Elezioni regionali che si svolgono con un anno di anticipo sulla scadenza naturale proprio per la sua decisione, presa a luglio, di dimettersi - ricandidandosi contestualmente - per sottrarsi al logoramento dopo avere saputo di essere indagato per corruzione dalla Procura di Catanzaro.

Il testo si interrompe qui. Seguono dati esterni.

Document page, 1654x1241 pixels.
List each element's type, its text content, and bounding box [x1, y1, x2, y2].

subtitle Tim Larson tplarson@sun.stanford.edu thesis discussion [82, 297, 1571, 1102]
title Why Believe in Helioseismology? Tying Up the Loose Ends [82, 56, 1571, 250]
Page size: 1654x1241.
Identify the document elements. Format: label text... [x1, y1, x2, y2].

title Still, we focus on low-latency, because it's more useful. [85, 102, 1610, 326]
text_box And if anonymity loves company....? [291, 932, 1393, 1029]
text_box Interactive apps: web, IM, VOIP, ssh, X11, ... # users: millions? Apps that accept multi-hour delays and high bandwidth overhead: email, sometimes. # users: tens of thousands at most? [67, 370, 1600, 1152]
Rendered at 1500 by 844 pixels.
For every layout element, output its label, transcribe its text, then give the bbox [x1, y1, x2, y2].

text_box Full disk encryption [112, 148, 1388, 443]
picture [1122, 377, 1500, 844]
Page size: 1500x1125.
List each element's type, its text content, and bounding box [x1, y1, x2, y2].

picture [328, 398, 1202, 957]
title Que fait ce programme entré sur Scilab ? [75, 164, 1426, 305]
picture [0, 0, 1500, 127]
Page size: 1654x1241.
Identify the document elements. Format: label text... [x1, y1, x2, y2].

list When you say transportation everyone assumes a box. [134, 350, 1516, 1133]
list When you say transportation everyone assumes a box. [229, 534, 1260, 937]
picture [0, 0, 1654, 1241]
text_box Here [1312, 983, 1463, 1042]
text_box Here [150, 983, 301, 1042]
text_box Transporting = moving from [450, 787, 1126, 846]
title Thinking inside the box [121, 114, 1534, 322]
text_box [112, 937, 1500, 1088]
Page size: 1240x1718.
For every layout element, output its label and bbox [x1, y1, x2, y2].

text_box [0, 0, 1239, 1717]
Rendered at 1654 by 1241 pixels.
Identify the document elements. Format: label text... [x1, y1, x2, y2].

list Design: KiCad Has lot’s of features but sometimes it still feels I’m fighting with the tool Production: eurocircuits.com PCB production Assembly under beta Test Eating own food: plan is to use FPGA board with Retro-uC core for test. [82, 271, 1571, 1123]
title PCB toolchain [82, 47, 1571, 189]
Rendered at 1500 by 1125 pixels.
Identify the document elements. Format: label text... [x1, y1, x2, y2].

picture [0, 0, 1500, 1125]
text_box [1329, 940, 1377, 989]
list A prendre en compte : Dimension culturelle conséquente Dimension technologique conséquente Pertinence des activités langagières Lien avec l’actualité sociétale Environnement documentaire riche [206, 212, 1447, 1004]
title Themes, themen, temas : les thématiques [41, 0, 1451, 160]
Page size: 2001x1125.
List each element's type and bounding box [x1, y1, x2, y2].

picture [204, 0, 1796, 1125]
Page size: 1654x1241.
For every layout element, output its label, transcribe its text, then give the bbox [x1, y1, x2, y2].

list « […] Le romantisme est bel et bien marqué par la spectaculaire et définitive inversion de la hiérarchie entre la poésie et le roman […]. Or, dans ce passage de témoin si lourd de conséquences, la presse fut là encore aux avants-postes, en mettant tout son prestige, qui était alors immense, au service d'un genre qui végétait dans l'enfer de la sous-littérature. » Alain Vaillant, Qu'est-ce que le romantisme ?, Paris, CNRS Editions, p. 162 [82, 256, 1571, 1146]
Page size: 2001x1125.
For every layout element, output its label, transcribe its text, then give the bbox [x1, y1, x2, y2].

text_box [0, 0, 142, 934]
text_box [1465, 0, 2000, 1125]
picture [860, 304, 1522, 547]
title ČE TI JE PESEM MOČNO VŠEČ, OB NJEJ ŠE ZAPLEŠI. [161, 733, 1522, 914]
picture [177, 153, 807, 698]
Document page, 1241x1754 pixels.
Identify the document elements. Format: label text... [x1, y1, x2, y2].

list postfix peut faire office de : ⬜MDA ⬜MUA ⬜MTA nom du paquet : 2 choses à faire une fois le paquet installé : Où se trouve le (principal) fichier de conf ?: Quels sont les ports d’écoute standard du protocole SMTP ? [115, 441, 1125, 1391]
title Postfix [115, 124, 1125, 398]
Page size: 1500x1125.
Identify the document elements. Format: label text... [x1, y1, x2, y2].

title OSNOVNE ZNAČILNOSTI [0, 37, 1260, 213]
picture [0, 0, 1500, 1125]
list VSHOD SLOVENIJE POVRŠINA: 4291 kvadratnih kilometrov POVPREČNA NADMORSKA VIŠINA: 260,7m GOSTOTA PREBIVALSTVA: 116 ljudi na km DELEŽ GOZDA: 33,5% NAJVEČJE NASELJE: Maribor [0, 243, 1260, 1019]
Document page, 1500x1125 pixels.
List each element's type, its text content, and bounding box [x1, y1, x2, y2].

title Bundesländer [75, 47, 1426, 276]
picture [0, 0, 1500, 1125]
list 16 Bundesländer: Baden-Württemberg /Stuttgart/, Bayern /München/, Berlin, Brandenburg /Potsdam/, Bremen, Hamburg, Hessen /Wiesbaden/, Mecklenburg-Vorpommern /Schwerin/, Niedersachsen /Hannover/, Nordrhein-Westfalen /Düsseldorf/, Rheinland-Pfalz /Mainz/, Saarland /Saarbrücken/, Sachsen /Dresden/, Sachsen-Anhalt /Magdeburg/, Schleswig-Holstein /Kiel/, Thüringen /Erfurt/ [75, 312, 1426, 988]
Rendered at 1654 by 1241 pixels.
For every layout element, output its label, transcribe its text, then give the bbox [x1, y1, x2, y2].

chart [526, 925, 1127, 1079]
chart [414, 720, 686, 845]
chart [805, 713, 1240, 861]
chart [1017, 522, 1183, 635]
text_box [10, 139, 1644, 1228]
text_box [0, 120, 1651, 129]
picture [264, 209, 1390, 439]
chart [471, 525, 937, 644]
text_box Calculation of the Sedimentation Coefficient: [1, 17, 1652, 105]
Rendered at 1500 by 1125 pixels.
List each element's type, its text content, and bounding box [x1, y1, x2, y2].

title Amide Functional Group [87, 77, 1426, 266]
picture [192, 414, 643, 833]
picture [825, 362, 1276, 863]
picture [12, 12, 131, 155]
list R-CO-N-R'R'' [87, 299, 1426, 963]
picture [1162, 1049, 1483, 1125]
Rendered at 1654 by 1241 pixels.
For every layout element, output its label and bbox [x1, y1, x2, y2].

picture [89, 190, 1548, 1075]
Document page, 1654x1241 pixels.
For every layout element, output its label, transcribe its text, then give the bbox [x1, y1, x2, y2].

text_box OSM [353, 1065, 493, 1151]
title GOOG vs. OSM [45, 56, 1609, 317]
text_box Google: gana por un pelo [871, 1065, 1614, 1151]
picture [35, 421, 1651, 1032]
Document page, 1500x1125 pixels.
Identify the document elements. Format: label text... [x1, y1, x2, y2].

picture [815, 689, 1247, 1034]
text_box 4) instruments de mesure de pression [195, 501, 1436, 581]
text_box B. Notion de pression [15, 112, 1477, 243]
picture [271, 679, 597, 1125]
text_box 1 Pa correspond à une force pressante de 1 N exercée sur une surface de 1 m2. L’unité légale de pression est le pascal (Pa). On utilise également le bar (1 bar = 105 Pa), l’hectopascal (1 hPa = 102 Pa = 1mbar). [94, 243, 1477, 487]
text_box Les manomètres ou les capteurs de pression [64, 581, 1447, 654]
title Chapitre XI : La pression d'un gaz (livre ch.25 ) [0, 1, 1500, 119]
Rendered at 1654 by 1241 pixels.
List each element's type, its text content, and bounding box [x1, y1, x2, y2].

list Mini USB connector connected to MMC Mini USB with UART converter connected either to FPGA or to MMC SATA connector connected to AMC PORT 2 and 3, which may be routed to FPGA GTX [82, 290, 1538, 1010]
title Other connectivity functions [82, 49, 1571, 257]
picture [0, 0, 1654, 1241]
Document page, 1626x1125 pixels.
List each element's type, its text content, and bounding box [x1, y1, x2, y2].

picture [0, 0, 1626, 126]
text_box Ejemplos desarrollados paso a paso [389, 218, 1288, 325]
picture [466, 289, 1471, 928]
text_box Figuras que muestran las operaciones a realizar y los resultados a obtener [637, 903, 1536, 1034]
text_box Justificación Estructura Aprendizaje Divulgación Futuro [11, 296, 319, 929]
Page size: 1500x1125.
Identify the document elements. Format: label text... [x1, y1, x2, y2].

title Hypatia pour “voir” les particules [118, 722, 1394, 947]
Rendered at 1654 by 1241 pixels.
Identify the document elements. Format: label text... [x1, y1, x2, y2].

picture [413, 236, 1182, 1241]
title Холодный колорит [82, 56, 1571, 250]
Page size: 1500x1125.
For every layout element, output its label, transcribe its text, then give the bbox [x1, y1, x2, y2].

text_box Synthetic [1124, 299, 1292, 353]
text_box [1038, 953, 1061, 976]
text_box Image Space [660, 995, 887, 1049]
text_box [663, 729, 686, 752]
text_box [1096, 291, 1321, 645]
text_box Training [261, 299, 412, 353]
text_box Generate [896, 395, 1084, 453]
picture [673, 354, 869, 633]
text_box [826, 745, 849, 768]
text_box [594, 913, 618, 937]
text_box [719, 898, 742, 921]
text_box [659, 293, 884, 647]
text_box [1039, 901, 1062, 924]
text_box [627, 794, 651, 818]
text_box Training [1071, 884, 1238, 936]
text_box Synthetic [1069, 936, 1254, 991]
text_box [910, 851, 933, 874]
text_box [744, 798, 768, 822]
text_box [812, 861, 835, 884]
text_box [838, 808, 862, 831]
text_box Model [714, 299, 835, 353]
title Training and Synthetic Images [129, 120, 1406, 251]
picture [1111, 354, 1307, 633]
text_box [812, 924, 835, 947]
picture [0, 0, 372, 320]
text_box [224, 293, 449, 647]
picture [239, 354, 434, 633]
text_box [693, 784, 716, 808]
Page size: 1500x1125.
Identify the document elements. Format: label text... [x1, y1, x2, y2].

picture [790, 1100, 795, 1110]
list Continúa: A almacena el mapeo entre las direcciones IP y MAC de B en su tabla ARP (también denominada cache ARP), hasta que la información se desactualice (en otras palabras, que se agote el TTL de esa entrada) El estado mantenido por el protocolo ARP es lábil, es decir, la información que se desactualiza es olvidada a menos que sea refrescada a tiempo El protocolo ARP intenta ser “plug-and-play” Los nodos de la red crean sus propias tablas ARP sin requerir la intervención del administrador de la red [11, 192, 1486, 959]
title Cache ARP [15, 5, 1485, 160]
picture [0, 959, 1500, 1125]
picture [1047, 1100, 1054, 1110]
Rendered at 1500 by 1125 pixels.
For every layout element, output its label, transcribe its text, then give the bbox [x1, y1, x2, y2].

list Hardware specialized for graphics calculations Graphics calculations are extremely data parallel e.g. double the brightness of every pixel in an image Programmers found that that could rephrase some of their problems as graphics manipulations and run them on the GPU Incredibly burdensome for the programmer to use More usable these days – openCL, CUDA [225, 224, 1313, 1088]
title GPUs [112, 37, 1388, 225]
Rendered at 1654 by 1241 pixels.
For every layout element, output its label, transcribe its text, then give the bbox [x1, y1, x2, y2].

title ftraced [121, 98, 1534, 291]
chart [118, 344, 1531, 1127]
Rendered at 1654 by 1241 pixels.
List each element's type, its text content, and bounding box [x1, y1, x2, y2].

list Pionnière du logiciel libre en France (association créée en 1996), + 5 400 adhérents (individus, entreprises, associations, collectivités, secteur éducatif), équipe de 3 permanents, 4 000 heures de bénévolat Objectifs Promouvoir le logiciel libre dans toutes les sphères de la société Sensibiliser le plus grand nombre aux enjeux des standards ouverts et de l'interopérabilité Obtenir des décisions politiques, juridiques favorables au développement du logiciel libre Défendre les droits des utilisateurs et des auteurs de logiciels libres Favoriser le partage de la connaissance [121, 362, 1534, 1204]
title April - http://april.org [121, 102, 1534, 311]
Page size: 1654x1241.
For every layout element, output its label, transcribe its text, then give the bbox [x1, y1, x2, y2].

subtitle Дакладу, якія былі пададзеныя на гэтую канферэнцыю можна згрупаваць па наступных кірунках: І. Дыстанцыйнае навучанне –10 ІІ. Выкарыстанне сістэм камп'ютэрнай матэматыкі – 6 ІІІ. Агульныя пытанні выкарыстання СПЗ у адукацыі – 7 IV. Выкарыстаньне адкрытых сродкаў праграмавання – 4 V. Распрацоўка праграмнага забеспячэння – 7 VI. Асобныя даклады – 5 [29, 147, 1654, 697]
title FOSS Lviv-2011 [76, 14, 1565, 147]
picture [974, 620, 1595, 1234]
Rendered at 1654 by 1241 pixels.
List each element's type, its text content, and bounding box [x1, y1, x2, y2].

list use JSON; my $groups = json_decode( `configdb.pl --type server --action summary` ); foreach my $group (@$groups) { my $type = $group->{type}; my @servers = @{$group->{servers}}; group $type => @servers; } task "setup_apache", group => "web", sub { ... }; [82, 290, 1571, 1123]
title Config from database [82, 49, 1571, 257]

Nato a Cosenza il 13 maggio 1969, laureato in Economia all'Università della Calabria, giornalista pubblicista, imprenditore nel settore vitivinicolo e in quello dell’editoria di pregio, è stato direttore generale del gruppo di emittenti televisive calabresi Media TV che raggruppa alcune emittenti televisive calabresi come Ten, Rete Alfa e Telestars, creando un network televisivo. L'inizio della sua attività politica risale al 1993 quando diventa consigliere comunale a Cosenza con la Democrazia cristiana.
Nel 1994, con lo scioglimento della Dc, aderisce al Ppi di Mino Martinazzoli e l'anno successivo segue Rocco Buttiglione, segretario del Ppi, e l'ala del partito favorevole all'alleanza con Forza Italia di Silvio Berlusconi nella nascita del Cdu.